We all have sensitivities where ever we have sensitivities. We don't get to decide. There's no such thing as over sensitive. You are as sensitive as you are. It's part of what defines you. Your sensitivities won't be the same as anybody else's, just like your preferences for foods or types of music or films or art or books or sports. Sensitivities are simply preferences and dislikes regarding people's behaviour towards you. You have as much right to be sensitive towards x or y behaviour as you do to like or dislike football or romantic comedies. Nobody can tell you you're wrong.
There will be people more sensitive than you, and people less sensitive than you. There are no legal parameters.

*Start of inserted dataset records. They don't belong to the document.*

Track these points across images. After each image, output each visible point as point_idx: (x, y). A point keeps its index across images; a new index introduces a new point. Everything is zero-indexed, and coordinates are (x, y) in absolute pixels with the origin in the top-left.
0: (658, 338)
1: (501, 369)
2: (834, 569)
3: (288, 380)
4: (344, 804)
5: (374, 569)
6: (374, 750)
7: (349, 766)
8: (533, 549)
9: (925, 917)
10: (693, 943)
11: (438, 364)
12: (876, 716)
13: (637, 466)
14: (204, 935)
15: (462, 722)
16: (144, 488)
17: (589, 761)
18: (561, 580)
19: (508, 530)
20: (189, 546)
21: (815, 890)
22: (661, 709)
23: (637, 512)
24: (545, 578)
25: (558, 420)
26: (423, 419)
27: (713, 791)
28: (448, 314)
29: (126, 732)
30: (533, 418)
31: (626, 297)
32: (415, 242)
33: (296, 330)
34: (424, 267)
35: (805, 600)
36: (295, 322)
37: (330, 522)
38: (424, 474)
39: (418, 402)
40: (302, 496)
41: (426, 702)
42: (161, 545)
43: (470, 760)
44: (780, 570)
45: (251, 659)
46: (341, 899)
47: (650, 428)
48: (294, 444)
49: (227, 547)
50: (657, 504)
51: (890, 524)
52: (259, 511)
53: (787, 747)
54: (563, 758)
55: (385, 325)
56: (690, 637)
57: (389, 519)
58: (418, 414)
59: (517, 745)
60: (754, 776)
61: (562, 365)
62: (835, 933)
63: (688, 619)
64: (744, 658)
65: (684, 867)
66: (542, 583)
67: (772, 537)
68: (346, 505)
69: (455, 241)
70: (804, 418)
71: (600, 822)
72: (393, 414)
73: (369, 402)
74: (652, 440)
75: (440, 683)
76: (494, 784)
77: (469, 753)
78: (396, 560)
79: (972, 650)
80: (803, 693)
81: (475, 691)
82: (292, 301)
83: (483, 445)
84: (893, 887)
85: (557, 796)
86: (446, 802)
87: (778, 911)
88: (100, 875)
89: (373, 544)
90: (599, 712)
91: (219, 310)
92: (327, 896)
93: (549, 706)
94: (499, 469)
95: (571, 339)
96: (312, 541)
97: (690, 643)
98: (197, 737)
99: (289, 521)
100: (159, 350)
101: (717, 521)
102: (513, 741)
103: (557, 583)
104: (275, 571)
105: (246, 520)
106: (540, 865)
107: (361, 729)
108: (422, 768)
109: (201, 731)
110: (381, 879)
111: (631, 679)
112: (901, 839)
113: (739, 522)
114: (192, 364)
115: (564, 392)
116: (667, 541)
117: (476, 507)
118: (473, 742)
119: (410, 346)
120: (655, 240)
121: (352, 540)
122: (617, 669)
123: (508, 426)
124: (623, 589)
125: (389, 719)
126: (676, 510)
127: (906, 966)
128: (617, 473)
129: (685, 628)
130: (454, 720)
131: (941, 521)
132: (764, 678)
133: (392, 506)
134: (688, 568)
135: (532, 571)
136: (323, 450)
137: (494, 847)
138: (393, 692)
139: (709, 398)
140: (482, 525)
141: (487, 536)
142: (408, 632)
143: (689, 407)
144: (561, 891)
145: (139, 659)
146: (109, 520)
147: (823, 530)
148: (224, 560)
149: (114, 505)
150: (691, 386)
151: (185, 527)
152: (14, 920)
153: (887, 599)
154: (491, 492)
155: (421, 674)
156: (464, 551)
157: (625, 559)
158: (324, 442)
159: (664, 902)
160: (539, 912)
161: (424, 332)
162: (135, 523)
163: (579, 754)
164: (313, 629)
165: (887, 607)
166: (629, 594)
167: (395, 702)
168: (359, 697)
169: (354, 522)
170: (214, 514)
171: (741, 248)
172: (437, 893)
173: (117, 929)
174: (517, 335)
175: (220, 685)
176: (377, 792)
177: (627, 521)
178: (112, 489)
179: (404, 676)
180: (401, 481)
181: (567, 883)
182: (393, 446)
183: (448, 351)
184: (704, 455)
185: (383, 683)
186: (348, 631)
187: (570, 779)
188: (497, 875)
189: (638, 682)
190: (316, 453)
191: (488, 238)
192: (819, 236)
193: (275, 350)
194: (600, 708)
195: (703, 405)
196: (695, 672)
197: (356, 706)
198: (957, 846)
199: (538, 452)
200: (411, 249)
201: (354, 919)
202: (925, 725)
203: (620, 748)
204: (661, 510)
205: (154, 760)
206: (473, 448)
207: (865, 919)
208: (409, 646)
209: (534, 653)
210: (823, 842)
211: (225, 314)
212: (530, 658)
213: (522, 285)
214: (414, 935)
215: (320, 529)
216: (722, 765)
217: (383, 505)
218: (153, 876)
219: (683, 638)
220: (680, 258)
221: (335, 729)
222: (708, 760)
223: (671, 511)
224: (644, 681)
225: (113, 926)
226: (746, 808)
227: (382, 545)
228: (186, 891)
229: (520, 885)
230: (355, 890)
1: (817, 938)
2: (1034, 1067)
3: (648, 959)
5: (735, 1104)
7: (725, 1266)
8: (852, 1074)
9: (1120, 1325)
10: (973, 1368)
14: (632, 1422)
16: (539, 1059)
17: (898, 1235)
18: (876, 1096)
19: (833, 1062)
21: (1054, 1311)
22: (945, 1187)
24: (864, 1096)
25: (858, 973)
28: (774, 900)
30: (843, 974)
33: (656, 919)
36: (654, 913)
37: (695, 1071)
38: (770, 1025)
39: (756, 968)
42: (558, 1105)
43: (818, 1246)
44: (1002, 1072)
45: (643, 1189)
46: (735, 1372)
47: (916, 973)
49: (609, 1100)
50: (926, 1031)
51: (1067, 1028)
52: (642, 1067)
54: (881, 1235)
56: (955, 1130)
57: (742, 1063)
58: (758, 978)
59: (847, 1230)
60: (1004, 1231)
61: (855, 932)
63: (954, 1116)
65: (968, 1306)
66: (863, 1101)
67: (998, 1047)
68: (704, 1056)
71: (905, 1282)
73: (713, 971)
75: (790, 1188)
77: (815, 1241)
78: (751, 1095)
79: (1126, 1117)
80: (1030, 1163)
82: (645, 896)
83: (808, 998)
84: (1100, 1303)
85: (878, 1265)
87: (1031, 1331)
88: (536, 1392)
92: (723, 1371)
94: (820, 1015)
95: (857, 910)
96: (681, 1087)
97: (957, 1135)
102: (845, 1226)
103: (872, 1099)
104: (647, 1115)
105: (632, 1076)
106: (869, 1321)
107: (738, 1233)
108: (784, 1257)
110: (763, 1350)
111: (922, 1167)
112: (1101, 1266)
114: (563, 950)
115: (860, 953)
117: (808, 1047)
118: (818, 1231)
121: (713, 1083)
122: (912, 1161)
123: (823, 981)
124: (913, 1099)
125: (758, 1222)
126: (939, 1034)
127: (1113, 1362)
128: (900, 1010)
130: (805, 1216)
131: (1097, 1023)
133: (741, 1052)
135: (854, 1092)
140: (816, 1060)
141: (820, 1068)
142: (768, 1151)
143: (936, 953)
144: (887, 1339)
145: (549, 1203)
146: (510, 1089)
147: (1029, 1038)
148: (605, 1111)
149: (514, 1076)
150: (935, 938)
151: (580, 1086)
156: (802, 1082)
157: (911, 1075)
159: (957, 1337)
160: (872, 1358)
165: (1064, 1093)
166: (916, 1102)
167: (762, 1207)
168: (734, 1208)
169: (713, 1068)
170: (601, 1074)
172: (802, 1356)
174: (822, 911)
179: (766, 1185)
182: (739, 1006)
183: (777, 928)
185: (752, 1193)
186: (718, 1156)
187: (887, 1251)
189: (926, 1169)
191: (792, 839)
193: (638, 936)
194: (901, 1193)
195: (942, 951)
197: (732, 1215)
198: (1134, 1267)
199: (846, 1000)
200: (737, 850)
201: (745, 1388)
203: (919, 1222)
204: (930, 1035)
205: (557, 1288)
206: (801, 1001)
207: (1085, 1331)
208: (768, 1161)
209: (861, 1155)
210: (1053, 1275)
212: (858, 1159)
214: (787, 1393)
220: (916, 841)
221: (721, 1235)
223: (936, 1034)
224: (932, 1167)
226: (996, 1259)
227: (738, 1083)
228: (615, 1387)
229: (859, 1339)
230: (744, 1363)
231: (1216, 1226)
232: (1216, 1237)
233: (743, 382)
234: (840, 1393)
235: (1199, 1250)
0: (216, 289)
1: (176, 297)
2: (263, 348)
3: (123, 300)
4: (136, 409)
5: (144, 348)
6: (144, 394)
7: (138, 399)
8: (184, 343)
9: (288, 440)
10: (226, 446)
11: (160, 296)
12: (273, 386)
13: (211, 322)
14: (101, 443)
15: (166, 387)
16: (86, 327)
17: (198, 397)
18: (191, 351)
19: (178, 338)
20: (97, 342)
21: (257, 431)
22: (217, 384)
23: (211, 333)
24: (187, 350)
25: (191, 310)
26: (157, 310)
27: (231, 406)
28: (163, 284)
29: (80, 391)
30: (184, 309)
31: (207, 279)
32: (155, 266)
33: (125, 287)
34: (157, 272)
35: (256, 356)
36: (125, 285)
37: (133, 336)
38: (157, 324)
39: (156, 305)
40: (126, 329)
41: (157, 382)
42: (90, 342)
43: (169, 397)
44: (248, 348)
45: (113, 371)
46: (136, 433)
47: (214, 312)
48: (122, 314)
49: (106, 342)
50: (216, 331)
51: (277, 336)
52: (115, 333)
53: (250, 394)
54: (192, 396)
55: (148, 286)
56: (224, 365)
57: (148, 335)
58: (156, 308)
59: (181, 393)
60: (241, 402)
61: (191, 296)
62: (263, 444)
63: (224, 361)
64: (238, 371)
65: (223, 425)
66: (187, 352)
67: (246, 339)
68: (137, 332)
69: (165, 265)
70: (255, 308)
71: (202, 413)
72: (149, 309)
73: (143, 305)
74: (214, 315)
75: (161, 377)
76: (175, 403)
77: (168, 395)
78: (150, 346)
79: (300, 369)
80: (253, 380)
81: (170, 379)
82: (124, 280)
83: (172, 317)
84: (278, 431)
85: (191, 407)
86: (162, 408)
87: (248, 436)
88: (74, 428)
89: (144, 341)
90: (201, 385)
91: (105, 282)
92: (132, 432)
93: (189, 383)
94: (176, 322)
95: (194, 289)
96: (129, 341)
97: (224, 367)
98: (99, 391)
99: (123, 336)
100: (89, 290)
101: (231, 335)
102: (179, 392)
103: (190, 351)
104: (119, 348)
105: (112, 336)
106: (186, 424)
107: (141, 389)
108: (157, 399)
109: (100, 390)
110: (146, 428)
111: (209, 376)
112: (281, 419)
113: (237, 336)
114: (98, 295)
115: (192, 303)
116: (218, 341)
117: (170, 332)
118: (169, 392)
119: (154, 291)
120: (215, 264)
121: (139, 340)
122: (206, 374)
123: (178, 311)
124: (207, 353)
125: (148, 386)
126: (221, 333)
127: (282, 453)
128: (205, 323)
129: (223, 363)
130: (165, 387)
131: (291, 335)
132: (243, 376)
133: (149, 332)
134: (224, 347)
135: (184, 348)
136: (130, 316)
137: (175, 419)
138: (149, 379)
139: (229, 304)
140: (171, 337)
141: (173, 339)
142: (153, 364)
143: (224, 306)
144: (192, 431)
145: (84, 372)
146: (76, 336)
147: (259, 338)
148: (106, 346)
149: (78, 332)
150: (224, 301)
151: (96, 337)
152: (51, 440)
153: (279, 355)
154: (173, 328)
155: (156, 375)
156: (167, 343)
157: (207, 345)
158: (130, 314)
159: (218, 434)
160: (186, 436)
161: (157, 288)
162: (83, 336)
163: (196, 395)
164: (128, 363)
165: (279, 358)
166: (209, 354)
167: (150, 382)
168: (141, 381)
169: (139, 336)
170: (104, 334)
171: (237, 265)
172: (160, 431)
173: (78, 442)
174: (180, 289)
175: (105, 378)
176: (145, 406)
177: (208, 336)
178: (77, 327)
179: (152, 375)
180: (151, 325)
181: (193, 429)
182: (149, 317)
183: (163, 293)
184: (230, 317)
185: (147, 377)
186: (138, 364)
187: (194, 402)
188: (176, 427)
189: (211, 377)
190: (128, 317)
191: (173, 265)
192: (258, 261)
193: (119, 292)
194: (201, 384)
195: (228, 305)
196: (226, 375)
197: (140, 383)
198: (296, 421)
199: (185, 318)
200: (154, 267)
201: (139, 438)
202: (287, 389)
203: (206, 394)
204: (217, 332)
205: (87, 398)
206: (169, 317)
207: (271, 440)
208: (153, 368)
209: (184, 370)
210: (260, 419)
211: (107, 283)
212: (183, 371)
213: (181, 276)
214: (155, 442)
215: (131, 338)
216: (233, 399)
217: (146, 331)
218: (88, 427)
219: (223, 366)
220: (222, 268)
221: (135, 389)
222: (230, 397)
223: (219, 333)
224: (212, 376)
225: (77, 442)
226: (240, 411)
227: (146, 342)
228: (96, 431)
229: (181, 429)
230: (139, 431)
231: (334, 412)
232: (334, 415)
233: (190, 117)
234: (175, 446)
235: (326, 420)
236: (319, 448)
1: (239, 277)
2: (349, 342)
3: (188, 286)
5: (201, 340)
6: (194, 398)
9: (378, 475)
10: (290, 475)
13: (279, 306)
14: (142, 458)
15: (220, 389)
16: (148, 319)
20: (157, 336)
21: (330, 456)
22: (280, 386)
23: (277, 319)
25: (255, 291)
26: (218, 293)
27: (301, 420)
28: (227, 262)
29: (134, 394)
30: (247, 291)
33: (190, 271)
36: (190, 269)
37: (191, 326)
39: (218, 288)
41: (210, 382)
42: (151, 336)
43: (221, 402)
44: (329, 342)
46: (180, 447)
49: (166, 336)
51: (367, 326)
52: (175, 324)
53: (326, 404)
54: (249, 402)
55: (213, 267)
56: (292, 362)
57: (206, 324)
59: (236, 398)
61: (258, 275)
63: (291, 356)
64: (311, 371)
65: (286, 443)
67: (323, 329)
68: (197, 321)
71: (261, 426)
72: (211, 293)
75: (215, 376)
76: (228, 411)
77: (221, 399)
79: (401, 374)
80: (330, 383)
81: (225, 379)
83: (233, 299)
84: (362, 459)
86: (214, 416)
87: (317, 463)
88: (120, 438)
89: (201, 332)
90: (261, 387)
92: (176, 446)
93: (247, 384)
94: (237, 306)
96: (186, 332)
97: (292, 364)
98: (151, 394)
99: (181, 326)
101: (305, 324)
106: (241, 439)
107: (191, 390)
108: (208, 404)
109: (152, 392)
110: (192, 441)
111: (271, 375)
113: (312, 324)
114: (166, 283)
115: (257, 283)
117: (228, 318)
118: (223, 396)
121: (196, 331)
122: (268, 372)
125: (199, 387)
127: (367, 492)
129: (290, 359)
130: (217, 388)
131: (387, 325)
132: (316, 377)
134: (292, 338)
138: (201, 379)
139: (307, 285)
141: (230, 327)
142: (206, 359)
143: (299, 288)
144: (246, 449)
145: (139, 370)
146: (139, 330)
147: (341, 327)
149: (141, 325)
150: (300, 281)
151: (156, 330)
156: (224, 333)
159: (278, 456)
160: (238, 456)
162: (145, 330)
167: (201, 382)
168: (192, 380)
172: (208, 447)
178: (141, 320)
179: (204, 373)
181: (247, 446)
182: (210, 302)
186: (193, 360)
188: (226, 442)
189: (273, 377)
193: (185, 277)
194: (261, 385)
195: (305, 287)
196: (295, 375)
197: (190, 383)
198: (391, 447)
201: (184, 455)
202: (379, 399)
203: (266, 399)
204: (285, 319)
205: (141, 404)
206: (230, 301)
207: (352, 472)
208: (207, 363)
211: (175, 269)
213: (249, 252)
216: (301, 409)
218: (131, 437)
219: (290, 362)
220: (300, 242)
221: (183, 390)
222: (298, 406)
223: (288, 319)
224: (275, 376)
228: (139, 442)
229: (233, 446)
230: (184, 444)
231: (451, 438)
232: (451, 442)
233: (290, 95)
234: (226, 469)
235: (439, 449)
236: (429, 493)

If somebody loves you, they will respect your sensitivities, whether they make any sense or not. For example, imagine if you were sensitive to spiders, and didn't like to be near them. If you're in the uk, that makes no sense whatsoever. There are no spiders here that can do you any harm. But somebody who loves you will quietly take a spider out of the house without mentioning it, so as not to upset you. Somebody who doesn't care about you will jump up and down and point and shout 'SPIDER! There's a spider right next to you!! HAHA!', because they know it'll upset you.
So, if you're making it clear that he's hurting you, and he keeps doing it, it's not your sensitivity that's at fault; it's his behaviour with regard to your sensitivity.
If you're not making it clear, make it clear! You don't have to 'fight to be you'. Just calmly say how you feel. 'I disagree, and that comment hurt me.' 'I have a different opinion to you. My opinion is just as valid as yours.' 'It's up to you if you think I'm selfish. You're entitled to your opinion. I don't have to agree with you.' Anything based on the fact that his opinion affects neither your opinion, nor your respect for your own opinion.
Don't have conversations or ask questions. Just quietly state how you feel. Then when he goes all lovey dovey, you can tell him it doesn't feel very loving when he does things like 'that comment this morning', or whenever.
Just get it all said. Get it out of your head and into the relationship. It's not yours to carry. He's currently just doling out crap, and you carry it round with you. He'll never change that, so you must.